CAMBRIDGE, Mass. — When Ange-Therese Akono arrived in the U.S. two years ago, the Cameroon-born student felt overwhelmed. She knew few people and was entering an intense civil engineering master’s program at the Massachusetts Institute of Technology. A fellow student suggested she visit Pentecostal Tabernacle, a nearby Cambridge church said to be welcoming to students like her.

“I walked in and I could feel the glory of God,” says Akono, now 23. “There were a lot of students from all over the world there … singing and praising. I’ve been coming ever since.”

For Pentecostal Tabernacle, a small historically Black church sitting in between MIT and Harvard, attracting students like Akono has rejuvenated its once struggling congregation. Just 15 years ago, membership fell to just three dozen. But now it claims more than 350 members thanks to an aggressive recruitment of immigrants and international students captivated by senior pastor Brian Greene’s sermons on social justice, immigrant rights and “restoring broken lives.”

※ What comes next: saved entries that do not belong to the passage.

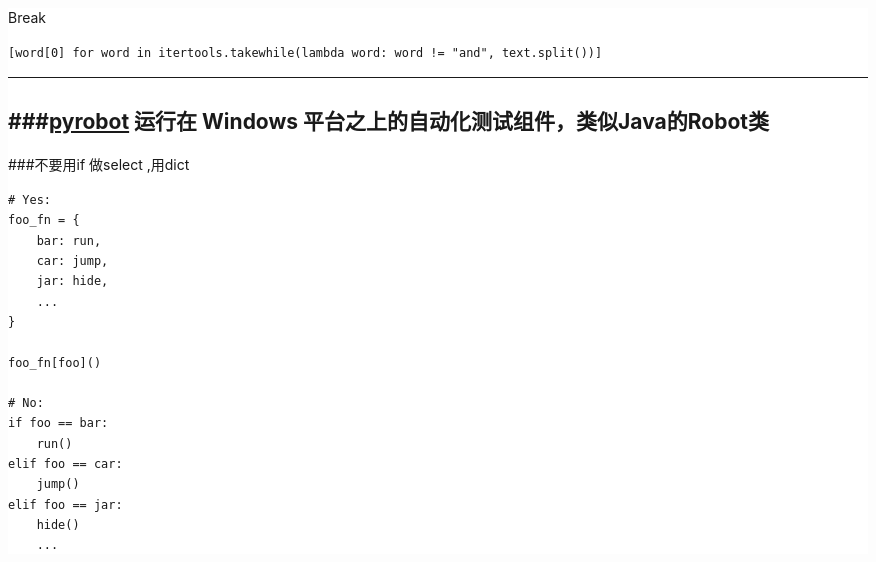 
Break

	[word[0] for word in itertools.takewhile(lambda word: word != "and", text.split())]

---
###[pyrobot](https://github.com/chriskiehl/pyrobot) 运行在 Windows 平台之上的自动化测试组件，类似Java的Robot类
---
###不要用if 做select ,用dict

	# Yes:
	foo_fn = {
	    bar: run,
	    car: jump,
	    jar: hide,
	    ...
	}
	
	foo_fn[foo]()    
	
	# No:
	if foo == bar:
	    run()
	elif foo == car:
	    jump()
	elif foo == jar:
	    hide()
	    ...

“It’s a place where we can all be as one, no matter where we come from,” says Offiong Bassey, 25, the daughter of Nigerian immigrants. “We let our guards down and got through what we need to go through.”

The change happened, Greene says, when God directed this Pentecostal church created in 1927 by Barbadian immigrants to take on a new mission after years of decline: start servicing the sojourner.

About 10 years ago, members began intense weekly prayer sessions asking God to bring in new members, or “partners,” as Greene calls them. “When the pews were empty, we would pray to the east and ask God to send people in from that direction,” remembers Greene, a long-time member who was born a few houses from the church. “But we were thinking East Cambridge … not Eastern Europe. We had no idea what God had in store for us.”

Today, a balcony once used only for storage is filled to capacity every Sunday. Energetic services are shown on closed-circuit TV in the church’s function hall for those squeezed out of the main church.